What is required: Please put the stretch from the start of the entries through the line containing "Weil ich halt nicht ins Konzept passte." into a Markdown table with the columns Row and Line, numbering each row and leaving out blank lines.

Material shown:
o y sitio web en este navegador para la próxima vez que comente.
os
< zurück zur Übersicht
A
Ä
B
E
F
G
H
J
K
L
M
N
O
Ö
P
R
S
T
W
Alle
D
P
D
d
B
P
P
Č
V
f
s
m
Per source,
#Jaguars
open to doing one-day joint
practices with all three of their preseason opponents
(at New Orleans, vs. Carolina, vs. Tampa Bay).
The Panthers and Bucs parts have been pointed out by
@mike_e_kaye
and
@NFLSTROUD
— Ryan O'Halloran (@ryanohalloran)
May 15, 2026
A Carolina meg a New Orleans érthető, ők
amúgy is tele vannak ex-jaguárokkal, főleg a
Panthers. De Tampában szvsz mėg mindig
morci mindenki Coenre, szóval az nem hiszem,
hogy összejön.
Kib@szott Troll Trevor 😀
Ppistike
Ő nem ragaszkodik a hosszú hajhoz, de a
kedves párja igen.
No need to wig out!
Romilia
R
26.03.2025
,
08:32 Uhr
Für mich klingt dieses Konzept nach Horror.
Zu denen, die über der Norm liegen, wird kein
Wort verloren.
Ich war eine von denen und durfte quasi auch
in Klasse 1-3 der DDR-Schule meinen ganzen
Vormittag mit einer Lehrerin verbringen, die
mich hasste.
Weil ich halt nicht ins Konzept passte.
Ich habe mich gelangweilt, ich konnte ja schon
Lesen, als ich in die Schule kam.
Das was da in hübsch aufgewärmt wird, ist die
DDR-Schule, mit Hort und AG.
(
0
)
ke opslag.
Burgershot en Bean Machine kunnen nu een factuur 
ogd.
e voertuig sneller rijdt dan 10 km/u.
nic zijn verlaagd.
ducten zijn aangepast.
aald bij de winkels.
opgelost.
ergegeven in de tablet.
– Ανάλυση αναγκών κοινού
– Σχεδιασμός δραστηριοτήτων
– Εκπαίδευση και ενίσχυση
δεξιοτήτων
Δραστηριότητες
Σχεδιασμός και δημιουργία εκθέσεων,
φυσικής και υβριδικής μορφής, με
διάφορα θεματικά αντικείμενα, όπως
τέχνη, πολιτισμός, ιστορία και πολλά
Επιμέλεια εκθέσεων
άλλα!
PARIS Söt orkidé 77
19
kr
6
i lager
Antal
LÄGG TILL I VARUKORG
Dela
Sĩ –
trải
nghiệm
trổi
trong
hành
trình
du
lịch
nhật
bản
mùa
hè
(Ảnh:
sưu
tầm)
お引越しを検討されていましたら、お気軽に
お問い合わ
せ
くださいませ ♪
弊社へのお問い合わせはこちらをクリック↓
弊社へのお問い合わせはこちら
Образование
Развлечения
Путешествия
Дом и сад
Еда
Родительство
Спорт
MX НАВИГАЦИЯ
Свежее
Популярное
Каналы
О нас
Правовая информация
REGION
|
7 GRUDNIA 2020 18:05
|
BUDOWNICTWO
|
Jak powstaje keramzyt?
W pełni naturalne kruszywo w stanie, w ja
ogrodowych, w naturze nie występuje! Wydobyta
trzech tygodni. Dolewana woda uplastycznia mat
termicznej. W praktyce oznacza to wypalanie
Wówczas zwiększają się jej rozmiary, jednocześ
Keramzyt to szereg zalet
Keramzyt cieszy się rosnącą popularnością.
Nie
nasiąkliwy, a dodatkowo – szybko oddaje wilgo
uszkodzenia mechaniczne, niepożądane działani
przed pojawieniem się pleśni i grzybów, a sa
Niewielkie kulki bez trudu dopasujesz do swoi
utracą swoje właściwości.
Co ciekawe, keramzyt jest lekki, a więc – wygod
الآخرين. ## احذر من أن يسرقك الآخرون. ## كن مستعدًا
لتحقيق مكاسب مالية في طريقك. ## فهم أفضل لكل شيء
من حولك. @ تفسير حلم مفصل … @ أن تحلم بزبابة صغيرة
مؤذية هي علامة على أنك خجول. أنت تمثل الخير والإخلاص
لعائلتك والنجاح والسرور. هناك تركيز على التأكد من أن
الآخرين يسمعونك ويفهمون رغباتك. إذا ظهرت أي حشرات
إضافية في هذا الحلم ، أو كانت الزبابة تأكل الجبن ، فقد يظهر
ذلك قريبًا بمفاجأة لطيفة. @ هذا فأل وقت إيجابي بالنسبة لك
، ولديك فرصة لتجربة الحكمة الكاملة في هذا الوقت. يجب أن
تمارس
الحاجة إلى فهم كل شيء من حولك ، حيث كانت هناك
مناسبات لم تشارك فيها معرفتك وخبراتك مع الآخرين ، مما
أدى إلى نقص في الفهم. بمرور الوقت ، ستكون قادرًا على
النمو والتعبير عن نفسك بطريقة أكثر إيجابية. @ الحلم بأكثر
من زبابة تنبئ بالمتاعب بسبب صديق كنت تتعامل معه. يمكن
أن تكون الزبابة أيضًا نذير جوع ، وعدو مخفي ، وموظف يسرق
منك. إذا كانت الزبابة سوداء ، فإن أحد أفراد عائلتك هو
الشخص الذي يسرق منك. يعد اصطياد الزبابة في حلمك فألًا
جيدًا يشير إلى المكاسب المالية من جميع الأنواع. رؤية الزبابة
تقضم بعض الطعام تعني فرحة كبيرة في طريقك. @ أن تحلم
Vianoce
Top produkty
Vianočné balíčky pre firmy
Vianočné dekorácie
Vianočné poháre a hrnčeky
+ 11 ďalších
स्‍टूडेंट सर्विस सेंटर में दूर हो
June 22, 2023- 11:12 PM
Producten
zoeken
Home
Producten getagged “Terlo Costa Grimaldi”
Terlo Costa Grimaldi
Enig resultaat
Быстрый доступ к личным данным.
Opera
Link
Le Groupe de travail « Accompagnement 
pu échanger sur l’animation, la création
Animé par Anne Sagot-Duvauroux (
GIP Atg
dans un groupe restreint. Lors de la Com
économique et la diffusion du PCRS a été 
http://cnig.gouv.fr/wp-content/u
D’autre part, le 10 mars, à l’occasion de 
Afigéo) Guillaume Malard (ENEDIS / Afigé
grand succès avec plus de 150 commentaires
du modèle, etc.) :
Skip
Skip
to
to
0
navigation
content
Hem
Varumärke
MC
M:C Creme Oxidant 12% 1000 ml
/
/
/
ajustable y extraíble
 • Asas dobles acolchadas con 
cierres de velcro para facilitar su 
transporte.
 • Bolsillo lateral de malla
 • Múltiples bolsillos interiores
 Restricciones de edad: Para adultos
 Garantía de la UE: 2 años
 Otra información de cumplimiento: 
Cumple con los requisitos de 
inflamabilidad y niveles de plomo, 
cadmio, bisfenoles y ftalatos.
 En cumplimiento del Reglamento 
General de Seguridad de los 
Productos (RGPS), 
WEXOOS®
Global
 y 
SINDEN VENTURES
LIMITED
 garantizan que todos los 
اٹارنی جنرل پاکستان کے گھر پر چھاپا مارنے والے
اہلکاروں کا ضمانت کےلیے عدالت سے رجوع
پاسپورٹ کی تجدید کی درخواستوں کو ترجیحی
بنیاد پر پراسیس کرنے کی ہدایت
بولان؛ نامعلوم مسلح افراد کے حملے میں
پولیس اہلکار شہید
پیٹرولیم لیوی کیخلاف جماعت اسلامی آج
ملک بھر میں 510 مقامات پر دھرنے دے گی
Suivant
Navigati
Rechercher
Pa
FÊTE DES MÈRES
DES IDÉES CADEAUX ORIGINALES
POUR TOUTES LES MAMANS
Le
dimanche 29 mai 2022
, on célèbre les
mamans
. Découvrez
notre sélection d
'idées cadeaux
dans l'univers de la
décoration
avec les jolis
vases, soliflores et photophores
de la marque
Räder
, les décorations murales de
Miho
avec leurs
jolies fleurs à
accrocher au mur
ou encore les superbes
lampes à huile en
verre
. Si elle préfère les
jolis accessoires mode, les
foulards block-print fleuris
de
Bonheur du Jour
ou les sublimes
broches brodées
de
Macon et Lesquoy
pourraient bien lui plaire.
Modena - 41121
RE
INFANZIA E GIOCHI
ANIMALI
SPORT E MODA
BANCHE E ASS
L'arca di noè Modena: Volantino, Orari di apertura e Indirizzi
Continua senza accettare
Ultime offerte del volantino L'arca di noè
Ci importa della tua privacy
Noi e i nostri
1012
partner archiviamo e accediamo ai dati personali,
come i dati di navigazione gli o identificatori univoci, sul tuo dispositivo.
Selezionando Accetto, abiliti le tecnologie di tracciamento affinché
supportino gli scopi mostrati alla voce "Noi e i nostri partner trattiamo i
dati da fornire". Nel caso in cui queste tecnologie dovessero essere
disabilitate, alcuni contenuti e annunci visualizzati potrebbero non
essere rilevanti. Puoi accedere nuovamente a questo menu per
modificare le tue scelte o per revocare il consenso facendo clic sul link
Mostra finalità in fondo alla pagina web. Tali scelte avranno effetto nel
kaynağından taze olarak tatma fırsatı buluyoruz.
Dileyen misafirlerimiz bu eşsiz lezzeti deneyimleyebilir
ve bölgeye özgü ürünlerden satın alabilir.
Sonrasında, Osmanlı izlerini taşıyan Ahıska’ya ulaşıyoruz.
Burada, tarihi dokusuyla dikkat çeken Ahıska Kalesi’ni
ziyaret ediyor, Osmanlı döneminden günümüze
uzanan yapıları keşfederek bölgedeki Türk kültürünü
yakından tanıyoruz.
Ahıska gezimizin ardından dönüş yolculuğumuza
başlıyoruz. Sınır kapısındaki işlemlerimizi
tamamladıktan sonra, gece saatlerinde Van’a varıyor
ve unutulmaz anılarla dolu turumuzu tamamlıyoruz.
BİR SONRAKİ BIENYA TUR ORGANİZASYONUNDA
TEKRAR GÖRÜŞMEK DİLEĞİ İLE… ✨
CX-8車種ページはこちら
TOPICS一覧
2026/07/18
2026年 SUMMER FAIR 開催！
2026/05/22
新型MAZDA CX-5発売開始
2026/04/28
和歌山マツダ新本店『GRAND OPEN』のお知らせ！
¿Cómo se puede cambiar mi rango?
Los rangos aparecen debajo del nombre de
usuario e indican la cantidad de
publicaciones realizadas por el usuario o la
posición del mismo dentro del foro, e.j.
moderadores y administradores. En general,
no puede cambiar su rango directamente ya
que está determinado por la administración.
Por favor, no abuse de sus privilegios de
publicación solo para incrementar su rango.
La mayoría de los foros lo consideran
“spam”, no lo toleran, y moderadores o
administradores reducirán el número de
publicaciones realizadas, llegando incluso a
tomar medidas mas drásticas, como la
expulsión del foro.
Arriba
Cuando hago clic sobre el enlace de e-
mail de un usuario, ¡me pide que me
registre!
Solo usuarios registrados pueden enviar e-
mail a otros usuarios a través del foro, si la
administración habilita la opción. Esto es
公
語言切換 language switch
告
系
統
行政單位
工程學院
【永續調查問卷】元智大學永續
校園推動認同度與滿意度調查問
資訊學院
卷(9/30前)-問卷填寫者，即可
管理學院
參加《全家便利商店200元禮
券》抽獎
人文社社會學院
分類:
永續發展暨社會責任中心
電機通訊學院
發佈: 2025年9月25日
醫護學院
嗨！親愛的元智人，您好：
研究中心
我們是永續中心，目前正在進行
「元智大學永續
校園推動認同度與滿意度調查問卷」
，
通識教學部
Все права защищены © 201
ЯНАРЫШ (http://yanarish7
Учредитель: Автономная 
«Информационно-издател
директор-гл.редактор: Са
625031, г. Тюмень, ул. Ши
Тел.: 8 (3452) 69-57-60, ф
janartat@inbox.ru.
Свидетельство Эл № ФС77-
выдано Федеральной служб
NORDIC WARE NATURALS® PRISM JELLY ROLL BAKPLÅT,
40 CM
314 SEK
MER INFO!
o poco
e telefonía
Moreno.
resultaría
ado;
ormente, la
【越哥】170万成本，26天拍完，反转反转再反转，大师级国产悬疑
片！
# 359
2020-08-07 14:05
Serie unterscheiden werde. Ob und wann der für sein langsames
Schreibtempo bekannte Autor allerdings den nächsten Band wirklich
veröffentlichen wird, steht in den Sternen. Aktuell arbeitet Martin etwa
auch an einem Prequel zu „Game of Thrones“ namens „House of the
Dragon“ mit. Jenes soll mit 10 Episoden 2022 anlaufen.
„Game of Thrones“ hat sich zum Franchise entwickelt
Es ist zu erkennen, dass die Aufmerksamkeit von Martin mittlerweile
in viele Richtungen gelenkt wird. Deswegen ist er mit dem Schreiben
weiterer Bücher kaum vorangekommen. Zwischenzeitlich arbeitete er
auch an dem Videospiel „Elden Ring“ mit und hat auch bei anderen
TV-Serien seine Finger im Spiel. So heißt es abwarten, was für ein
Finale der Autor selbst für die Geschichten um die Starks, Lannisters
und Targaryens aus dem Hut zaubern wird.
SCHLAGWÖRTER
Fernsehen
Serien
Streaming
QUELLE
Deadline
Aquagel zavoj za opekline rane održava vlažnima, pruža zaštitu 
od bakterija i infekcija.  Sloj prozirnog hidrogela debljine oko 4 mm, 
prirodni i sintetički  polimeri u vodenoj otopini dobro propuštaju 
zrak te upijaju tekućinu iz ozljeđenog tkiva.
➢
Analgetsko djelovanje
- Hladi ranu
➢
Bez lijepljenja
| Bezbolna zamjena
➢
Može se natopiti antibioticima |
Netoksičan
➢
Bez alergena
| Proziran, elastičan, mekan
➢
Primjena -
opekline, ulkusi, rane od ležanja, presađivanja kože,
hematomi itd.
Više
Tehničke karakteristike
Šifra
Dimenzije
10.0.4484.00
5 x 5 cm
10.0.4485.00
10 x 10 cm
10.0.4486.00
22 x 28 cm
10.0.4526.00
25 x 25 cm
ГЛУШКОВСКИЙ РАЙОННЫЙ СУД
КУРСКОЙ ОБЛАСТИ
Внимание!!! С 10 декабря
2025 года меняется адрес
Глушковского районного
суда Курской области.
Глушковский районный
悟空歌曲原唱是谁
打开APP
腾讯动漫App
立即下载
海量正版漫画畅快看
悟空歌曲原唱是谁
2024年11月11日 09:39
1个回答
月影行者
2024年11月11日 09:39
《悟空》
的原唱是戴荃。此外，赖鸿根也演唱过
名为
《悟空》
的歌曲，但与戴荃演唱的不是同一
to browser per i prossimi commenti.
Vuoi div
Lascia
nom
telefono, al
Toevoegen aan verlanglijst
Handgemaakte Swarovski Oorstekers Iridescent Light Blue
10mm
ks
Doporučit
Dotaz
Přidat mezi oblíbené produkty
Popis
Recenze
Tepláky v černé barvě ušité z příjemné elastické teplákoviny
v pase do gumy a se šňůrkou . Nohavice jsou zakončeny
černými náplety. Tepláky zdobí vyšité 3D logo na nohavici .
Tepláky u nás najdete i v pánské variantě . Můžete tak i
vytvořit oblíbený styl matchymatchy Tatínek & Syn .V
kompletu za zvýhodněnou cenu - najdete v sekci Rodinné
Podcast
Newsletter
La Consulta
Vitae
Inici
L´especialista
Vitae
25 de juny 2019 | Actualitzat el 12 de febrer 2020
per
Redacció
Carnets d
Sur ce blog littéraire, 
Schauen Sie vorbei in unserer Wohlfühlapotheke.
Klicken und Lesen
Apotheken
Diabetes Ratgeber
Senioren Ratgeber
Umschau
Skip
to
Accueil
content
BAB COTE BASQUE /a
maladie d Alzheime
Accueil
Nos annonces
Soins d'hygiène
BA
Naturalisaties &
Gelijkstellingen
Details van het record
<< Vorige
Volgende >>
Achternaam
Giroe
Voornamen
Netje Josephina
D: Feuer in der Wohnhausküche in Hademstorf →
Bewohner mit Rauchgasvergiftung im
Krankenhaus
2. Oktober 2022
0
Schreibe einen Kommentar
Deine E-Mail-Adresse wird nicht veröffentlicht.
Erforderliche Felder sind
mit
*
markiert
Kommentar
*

Task response:
| Row | Line |
|---|---|
| 1 | o y sitio web en este navegador para la próxima vez que comente. |
| 2 | os |
| 3 | < zurück zur Übersicht |
| 4 | A |
| 5 | Ä |
| 6 | B |
| 7 | E |
| 8 | F |
| 9 | G |
| 10 | H |
| 11 | J |
| 12 | K |
| 13 | L |
| 14 | M |
| 15 | N |
| 16 | O |
| 17 | Ö |
| 18 | P |
| 19 | R |
| 20 | S |
| 21 | T |
| 22 | W |
| 23 | Alle |
| 24 | D |
| 25 | P |
| 26 | D |
| 27 | d |
| 28 | B |
| 29 | P |
| 30 | P |
| 31 | Č |
| 32 | V |
| 33 | f |
| 34 | s |
| 35 | m |
| 36 | Per source, |
| 37 | #Jaguars |
| 38 | open to doing one-day joint |
| 39 | practices with all three of their preseason opponents |
| 40 | (at New Orleans, vs. Carolina, vs. Tampa Bay). |
| 41 | The Panthers and Bucs parts have been pointed out by |
| 42 | @mike_e_kaye |
| 43 | and |
| 44 | @NFLSTROUD |
| 45 | — Ryan O'Halloran (@ryanohalloran) |
| 46 | May 15, 2026 |
| 47 | A Carolina meg a New Orleans érthető, ők |
| 48 | amúgy is tele vannak ex-jaguárokkal, főleg a |
| 49 | Panthers. De Tampában szvsz mėg mindig |
| 50 | morci mindenki Coenre, szóval az nem hiszem, |
| 51 | hogy összejön. |
| 52 | Kib@szott Troll Trevor 😀 |
| 53 | Ppistike |
| 54 | Ő nem ragaszkodik a hosszú hajhoz, de a |
| 55 | kedves párja igen. |
| 56 | No need to wig out! |
| 57 | Romilia |
| 58 | R |
| 59 | 26.03.2025 |
| 60 | , |
| 61 | 08:32 Uhr |
| 62 | Für mich klingt dieses Konzept nach Horror. |
| 63 | Zu denen, die über der Norm liegen, wird kein |
| 64 | Wort verloren. |
| 65 | Ich war eine von denen und durfte quasi auch |
| 66 | in Klasse 1-3 der DDR-Schule meinen ganzen |
| 67 | Vormittag mit einer Lehrerin verbringen, die |
| 68 | mich hasste. |
| 69 | Weil ich halt nicht ins Konzept passte. |